Today 81 percent of seniors own their own homes and account for a total of more than $4 trillion in home equity, according to the Government National Mortgage Association (Ginnie Mae). By 2030, that figure could grow to $37 trillion. Reverse mortgages are a way for homeowners 62 or older to get at all or most of that equity tax-free without selling their homes. Even better, there are no monthly interest or principal payments during the life of the loan, making it seem like free money. It isn't.
There are important caveats, which is why FBI Director Robert Mueller and Minnesota Attorney General Lori Swanson, among others, are warning consumers to be wary.
One caution is that reverse mortgages can be more costly and less attractive than they appear in promotional materials. Benny L. Cass, an attorney in Washington, D.C., provided this example for the Washington Post:
"Your house is worth $500,000, and you have a $100,000 mortgage. You obtain a $300,000 reverse mortgage, which pays off your existing loan and provides you with about $200,000... In 10 years, assuming that your house appreciates 4 percent a year, it will be worth about $740,000. But even if the interest rate is only 6 percent, at the end of 10 years the loan amount will have increased to $537,000. If at the end of those 10 years you want to downsize and buy a smaller home, or if you plan to leave your house to your children, the remaining equity -- about $200,000 in our example -- may not be sufficient for your needs."
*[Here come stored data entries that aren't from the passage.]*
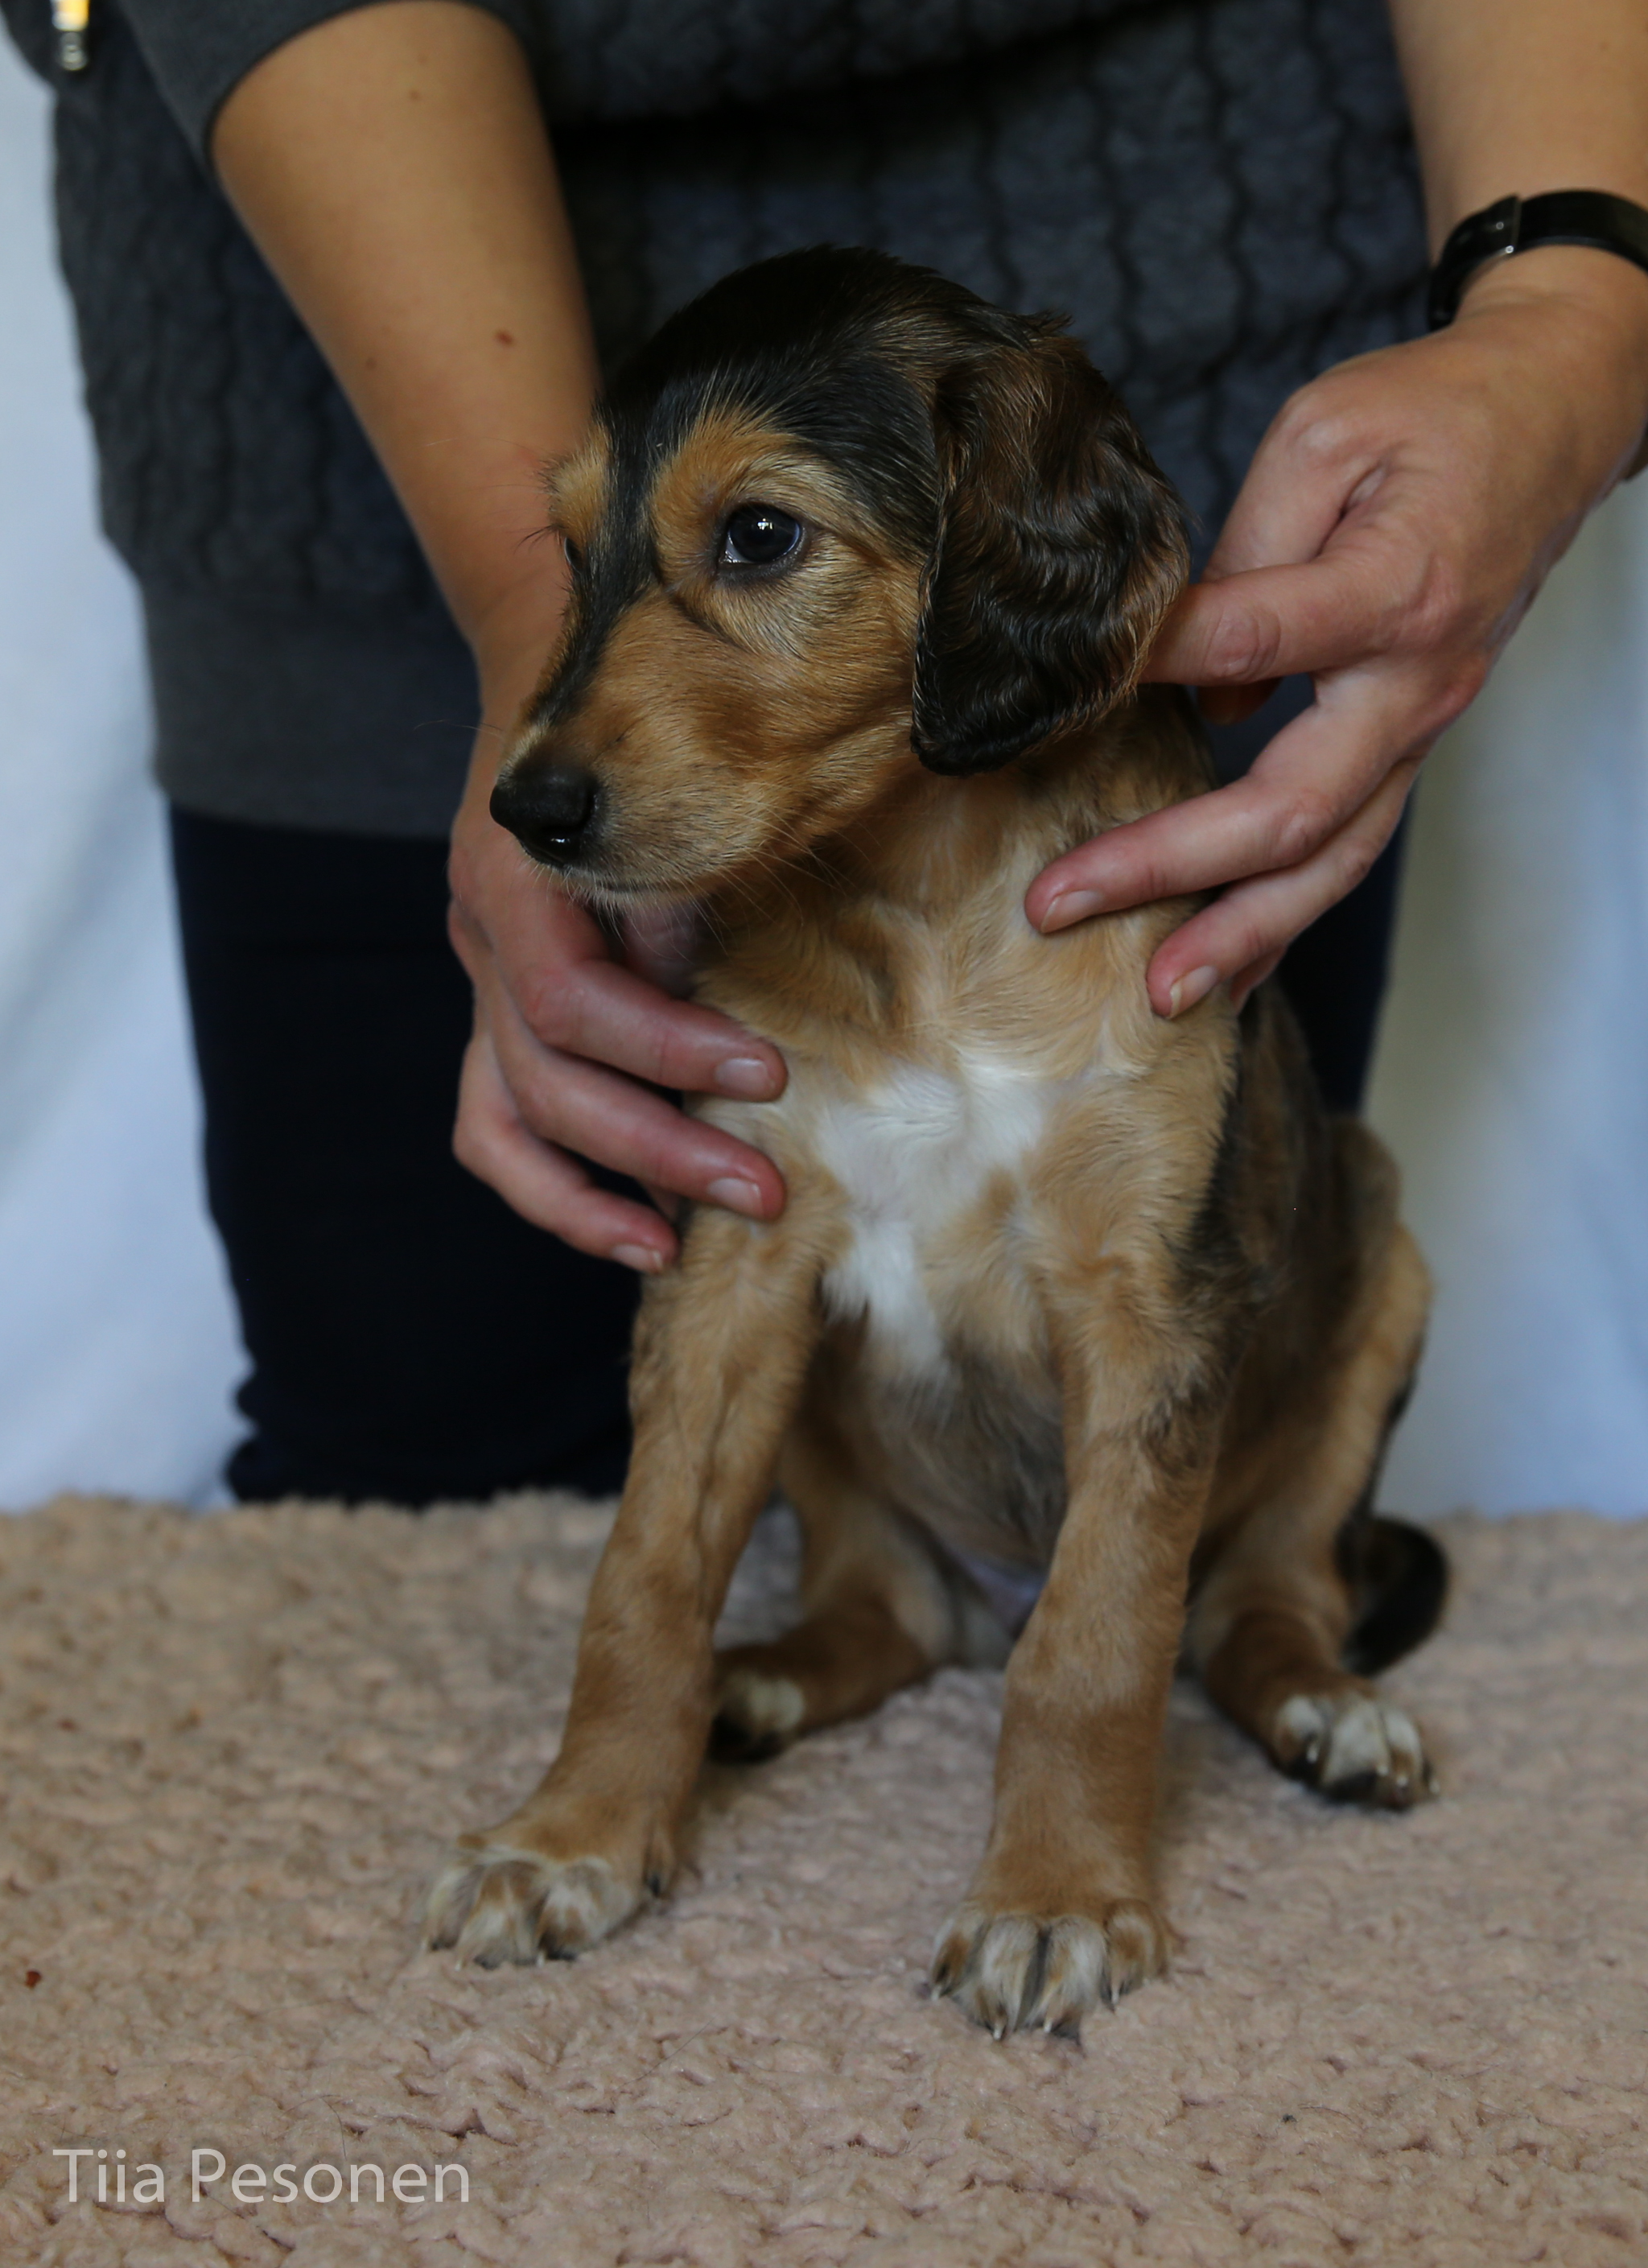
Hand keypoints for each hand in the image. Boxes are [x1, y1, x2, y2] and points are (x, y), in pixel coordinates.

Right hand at [447, 658, 787, 1271]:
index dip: (669, 1051)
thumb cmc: (638, 733)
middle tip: (764, 1192)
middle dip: (659, 1147)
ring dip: (592, 1199)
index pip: (571, 1001)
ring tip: (676, 1248)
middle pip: (545, 1081)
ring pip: (502, 1124)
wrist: (553, 668)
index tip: (772, 1075)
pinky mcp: (497, 1018)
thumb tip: (730, 997)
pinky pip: (499, 1128)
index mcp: (512, 880)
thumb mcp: (667, 792)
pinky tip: (632, 1229)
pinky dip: (557, 1190)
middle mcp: (481, 941)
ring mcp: (481, 986)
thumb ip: (683, 884)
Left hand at [1025, 251, 1647, 1014]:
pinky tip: (1227, 972)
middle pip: (1292, 808)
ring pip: (1333, 859)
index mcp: (1395, 588)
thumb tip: (1193, 671)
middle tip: (1057, 902)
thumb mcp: (1328, 428)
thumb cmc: (1434, 413)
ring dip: (1241, 933)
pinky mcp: (1407, 744)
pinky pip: (1347, 849)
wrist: (1554, 419)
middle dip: (1168, 866)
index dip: (1160, 664)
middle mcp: (1415, 683)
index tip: (1067, 689)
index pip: (1260, 641)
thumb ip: (1252, 544)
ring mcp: (1419, 728)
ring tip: (1158, 993)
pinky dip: (1284, 917)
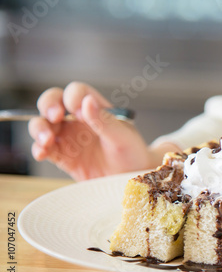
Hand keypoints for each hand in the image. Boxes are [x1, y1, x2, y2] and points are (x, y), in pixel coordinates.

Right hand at [28, 82, 170, 180]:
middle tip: (55, 116)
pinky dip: (38, 149)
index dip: (72, 96)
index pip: (77, 92)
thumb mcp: (122, 136)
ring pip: (42, 124)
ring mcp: (68, 138)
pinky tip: (42, 153)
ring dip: (39, 128)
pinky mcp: (62, 157)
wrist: (132, 179)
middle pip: (52, 102)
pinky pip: (43, 149)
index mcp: (95, 108)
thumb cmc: (132, 153)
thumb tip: (87, 101)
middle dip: (48, 105)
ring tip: (46, 139)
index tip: (75, 108)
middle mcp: (78, 120)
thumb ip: (103, 120)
Cass didn't include lender fees or closing costs, which typically are high on such loans. Law enforcement officials and consumer groups are also warning seniors to beware of reverse mortgage deals in which they're pressured to invest loan proceeds in deferred annuities.
The number of loans backed by the Federal Housing Administration -- which account for about 90 percent of reverse mortgages issued -- jumped from 6,637 in 2000 to 107,367 last year. That number will continue to multiply. After the implosion of the subprime mortgage market, lenders need new income streams, and more are likely to turn to reverse mortgage products.
For certain borrowers -- especially those who expect to live in their homes for many years and are less concerned with maximizing what they leave for their heirs -- a reverse mortgage might make sense, and many reputable lenders and financial counselors are available to discuss the pros and cons, as well as alternatives like home equity lines of credit.
But with $4 trillion in play and an aging population faced with growing financial needs and inadequate retirement savings, the reverse mortgage business is ripe for abuse. The warnings from Mueller and Swanson are the kind of alerts we needed before the subprime tsunami. Let's hope they help prevent another mortgage mess.